Au milieu de XX siècle, une molécule capable d’induire des contractions des muscles lisses des vaisseaux sanguins a été identifiée dans le sérum humain (Rapport et al., 1948) . Il a ensuite été démontré que cette molécule vasoconstrictrice provenait des plaquettes puis, en 1949, Rapport et collaborateurs la caractérise comme sérotonine ou 5-hydroxytryptamine (5-HT) (Page et al., 1948; Rapport et al., 1948; Rapport, 1949) (pour revue Whitaker-Azmitia, 1999).

La 5-HT est synthétisée au niveau périphérique par les cellules entérochromaffines de la muqueuse du tractus gastro-intestinal puis stockée dans les plaquettes. Dans le cerveau, la 5-HT est synthétisée par les neurones du raphé où elle agira en tant que neurotransmetteur, et dans la glande pinéale où elle est utilisée comme précurseur de la mélatonine. Ainsi, le système sérotoninergique est composé d’une entité périphérique comprenant le système nerveux entérique et neuro-endocrine et d’une entité centrale dans le cerveau .

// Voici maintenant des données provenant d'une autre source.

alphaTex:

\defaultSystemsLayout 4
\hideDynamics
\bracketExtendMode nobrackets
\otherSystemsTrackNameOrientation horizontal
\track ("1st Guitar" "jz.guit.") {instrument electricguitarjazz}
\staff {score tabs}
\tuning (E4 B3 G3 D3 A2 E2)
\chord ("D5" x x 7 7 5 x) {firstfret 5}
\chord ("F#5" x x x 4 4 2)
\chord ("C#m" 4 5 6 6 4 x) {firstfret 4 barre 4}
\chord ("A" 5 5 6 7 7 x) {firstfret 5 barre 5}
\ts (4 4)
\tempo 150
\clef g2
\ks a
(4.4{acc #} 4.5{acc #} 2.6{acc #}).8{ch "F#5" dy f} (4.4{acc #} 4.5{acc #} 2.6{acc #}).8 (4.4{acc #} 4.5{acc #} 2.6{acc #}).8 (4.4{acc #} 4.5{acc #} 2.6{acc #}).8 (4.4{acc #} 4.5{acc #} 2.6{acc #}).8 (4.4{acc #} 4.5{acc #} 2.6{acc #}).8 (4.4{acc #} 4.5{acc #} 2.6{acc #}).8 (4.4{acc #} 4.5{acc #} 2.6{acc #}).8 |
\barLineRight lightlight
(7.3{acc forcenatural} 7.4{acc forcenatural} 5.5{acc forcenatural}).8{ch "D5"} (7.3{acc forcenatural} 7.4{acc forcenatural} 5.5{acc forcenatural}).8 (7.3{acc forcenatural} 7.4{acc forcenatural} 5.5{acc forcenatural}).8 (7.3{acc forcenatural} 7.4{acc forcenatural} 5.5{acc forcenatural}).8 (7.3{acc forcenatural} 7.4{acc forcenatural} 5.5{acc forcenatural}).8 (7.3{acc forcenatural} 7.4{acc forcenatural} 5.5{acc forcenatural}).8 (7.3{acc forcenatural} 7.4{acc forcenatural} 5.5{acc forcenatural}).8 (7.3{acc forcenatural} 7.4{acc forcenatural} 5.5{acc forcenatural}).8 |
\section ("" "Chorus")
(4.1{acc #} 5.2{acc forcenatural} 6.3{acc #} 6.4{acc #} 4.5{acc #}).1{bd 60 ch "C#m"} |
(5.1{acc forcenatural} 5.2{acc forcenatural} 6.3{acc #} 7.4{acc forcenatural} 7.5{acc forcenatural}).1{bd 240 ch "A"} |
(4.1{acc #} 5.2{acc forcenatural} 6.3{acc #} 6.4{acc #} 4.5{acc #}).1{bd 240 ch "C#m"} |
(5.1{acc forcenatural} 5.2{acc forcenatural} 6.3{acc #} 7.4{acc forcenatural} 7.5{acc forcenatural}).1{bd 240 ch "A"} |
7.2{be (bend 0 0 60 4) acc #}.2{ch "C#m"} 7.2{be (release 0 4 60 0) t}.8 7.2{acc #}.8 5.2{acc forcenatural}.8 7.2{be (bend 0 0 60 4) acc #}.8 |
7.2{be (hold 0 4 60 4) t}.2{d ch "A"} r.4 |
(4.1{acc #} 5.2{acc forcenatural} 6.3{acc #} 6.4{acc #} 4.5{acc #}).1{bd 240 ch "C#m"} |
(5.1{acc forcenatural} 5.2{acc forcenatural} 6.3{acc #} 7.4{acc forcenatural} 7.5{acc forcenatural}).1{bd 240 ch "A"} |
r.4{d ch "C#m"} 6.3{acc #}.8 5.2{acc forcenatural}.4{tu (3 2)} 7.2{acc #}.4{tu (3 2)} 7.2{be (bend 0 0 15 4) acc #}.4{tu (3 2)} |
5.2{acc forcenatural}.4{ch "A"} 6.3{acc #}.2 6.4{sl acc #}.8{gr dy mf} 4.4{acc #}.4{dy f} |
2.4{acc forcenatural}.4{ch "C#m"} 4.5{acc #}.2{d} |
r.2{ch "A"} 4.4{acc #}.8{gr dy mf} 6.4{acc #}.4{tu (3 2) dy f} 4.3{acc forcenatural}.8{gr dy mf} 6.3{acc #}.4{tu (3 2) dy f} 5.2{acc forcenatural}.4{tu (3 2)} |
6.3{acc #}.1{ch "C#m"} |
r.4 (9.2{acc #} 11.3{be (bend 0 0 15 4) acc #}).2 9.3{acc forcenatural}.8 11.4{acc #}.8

La 5-HT est issue de la conversion du L-tryptophane en 5-hydroxytryptophane (5 HTP) par l’enzyme tryptophane hydroxylase (TPH) . Il existe deux isoformes de la TPH, la TPH1 localisée en périphérie dans l’intestin principalement et la TPH2 au niveau du système nerveux central dans le tronc cérébral. Le 5-HTP subit ensuite une décarboxylation par l’action de la décarboxylase des acides aminés aromatiques (AADC) . Cette étape est commune à la synthèse des neuromédiateurs monoaminergiques, i.e. la 5-HT, la dopamine et la noradrénaline. La 5-HT est ensuite stockée dans les vésicules synaptiques par le transporteur vésiculaires des monoamines (VMAT)  (Kanner and Schuldiner, 1987). Deux isoformes du VMAT ont été identifiés, le VMAT1 localisé dans les cellules entérochromaffines et le VMAT2 localisé dans les neurones et les plaquettes (Erickson et al., 1992; Liu et al., 1992). Les VMATs ont des affinités différentes pour les monoamines (Ki 5-HT = 19+/-5 µM ; Ki Dopamine = 25+/-7 µM ; Ki Noradrénaline =91,5+/-10,5 µM). Ainsi, la régulation du trafic intracellulaire des transporteurs VMAT2 dans les neurones est essentielle pour le stockage et donc la libération des neuromédiateurs (pour revue Fei et al., 2008; Wimalasena, 2011).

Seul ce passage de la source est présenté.